How to Handle Rejection


Rejection can be a terrible thing to feel. It’s the experience of being excluded, refused, or dismissed as inadequate. Basically, you end up with the feeling that you weren’t good enough. You weren’t good enough to get the job. You weren’t good enough to belong to the group. You weren’t good enough to be with that person. Everyone experiences rejection at some points in their lives. Since this is an inevitable part of life, let us share with you some powerful steps for overcoming rejection:

Be aware of different perspectives

Each version has a different perspective of reality. In any given situation, two people may think or react in the exact same manner. When these differences surface, conflicts arise and this is when one party can choose to severe ties and move on. Basically, when another person sees the world differently than you do, they will behave differently than you expect them to behave. Maybe they just have a different interpretation for what qualified for the job. In a different case, maybe your ex was just in a different stage in his or her life that doesn’t match yours. These rejections don’t necessarily speak about your worth and your competencies.

Think about different outcomes

One of the things that hurt about rejections is the fact that you’re disappointed. You may have been expecting a promotion, yet somebody else gets it. You may have been expecting a marriage proposal, but then he breaks up with you. These are painful partly because the future you envisioned will not be realized given these rejections.

What you can do is to force yourself to view the situation and consider different possible outcomes. While a breakup may be horrible right now, it can also be a chance for you to meet other people or do other things with your life. In life, it will help you if you’re open to uncertainty. Objectively imagine at least two possible reactions, one mandatorily less positive than the other. When you think about it and in some level are prepared to accept it, then you’ll be able to deal with rejections better.

Support these outcomes with rational explanations

Give reasons for each of the possible outcomes you are prepared to accept. Let’s say you’re going for a job opening. Don’t expect that you’ll get it, in the case that you’ll feel rejected if you don’t get it. But don’t expect you’ll be rejected either that you’ll lack confidence when it comes to the job interviews. Instead, tell yourself, “There are two possible outcomes to this job interview.” First, you could get hired. Why will you get hired? Come up with at least two to three reasons. Second, you might not get hired. Think about reasons as well. You can be overqualified. You may not be the right fit for the job because you need more experience. It might be because something better is meant for you.

Be objective in your analysis

When you’re objective in your analysis, you can achieve two goals. First, you can visualize both positive and negative outcomes for any situation. You’re already mentally preparing yourself for each outcome. Secondly, when you’re able to prepare for the negative outcome, you can minimise feelings of personalisation associated with the negative outcome. You’re also being honest by identifying one reason that involves an objective evaluation of your personal weakness.

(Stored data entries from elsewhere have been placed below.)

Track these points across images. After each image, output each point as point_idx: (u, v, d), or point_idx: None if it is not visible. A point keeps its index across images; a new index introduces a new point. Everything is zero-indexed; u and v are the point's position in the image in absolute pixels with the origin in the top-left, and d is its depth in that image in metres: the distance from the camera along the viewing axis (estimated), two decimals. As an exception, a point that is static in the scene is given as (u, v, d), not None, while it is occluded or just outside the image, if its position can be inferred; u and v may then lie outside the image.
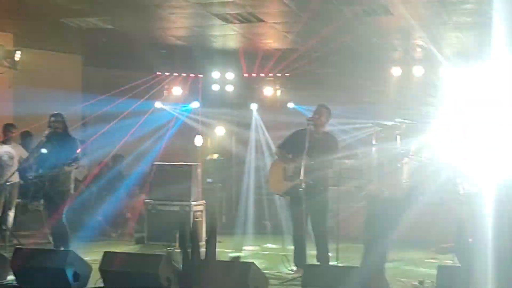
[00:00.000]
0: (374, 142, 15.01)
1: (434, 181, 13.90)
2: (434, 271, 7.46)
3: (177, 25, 13.36)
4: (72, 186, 10.94)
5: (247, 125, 16.75)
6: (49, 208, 10.93)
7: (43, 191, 10.93)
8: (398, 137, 14.91)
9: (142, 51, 14.54)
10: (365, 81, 15.81)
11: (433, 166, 14.14)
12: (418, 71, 15.41)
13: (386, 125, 15.16)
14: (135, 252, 11.58)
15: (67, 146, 10.67)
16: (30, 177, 11.30)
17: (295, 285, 8.92)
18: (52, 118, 10.78)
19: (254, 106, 16.70)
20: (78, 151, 10.83)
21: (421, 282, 9.15)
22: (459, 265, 9.41)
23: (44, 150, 10.73)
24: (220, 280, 8.23)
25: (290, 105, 16.19)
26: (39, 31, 13.71)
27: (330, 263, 9.74)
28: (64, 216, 10.70)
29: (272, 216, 14.60)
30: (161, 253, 8.98)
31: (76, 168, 11.16)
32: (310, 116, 10.02)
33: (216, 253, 7.14)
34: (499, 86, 14.59)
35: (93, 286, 8.75)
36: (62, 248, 10.41)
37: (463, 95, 15.23)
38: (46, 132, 10.77)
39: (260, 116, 16.71)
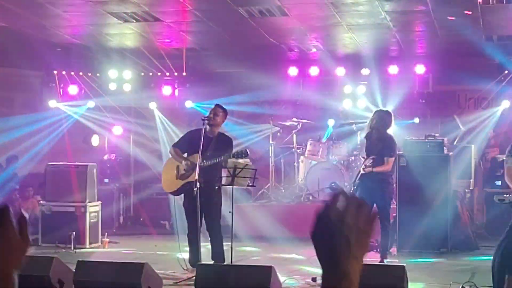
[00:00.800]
0: (271, 141, 15.20)
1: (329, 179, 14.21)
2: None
3: (72, 23, 13.19)
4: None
5: (145, 124, 16.62)
6: None
7: None
8: (295, 136, 15.16)
9: (37, 49, 14.26)
10: (263, 80, 15.94)
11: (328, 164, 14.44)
12: (314, 71, 15.62)
13: (283, 124, 15.38)
14: (27, 254, 11.30)
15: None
16: None
17: (189, 285, 8.92)
18: None
19: (153, 105, 16.59)
20: None
21: (314, 279, 9.29)
22: None
23: None
24: (113, 281, 8.17)
25: (188, 104, 16.15)
26: None
27: (225, 262, 9.76)
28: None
29: (171, 215, 14.53)
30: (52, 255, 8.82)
31: None
32: (205, 115, 10.01)
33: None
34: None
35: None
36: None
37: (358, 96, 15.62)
38: None
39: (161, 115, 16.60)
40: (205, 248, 9.95)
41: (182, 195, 10.04)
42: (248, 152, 9.67)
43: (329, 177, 14.18)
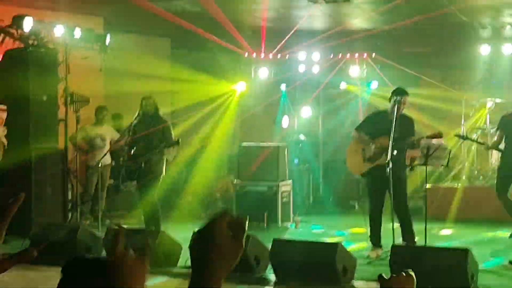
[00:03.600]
0: (462, 122, 14.83)
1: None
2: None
3: (263, 6, 13.43)
4: (164, 167, 11.13)
5: (334, 105, 16.70)
6: (142, 189, 11.11)
7: (137, 173, 11.08)
8: (488, 116, 14.71)
9: (229, 33, 14.66)
10: (453, 60, 15.61)
11: None
12: (507, 49, 15.08)
13: (477, 105, 14.98)
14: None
15: (159, 128, 10.89)
16: (125, 159, 11.41)
17: (383, 265, 8.91)
18: (144, 101, 11.01)
19: (343, 85, 16.61)
20: (172, 134, 11.07)
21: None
22: None
23: (136, 132, 10.99)
24: (308, 260, 8.33)
25: (374, 85, 16.10)
26: (128, 14, 13.95)
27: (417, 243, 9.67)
28: (156, 196, 10.92)
29: (360, 196, 14.61)
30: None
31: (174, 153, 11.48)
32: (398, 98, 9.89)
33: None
34: None
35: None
36: (153, 228, 10.62)
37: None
38: (138, 114, 11.03)
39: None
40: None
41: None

 Avoid personalisation of every outcome

Handling rejection successfully is about avoiding any feelings that are unwarranted and unnecessary. This is not about feeding yourself some distorted version of reality or simply by “thinking positive”. Instead, it’s about the awareness of how we interpret a situation as something that devalues us, when it’s not. It’s about the tendency to overpersonalise negative outcomes. At the end of the day, when situations of rejection occur, it’s just because what you’ve got to offer is not what someone needed, it’s not because what you have to offer isn’t good enough; it’s just different.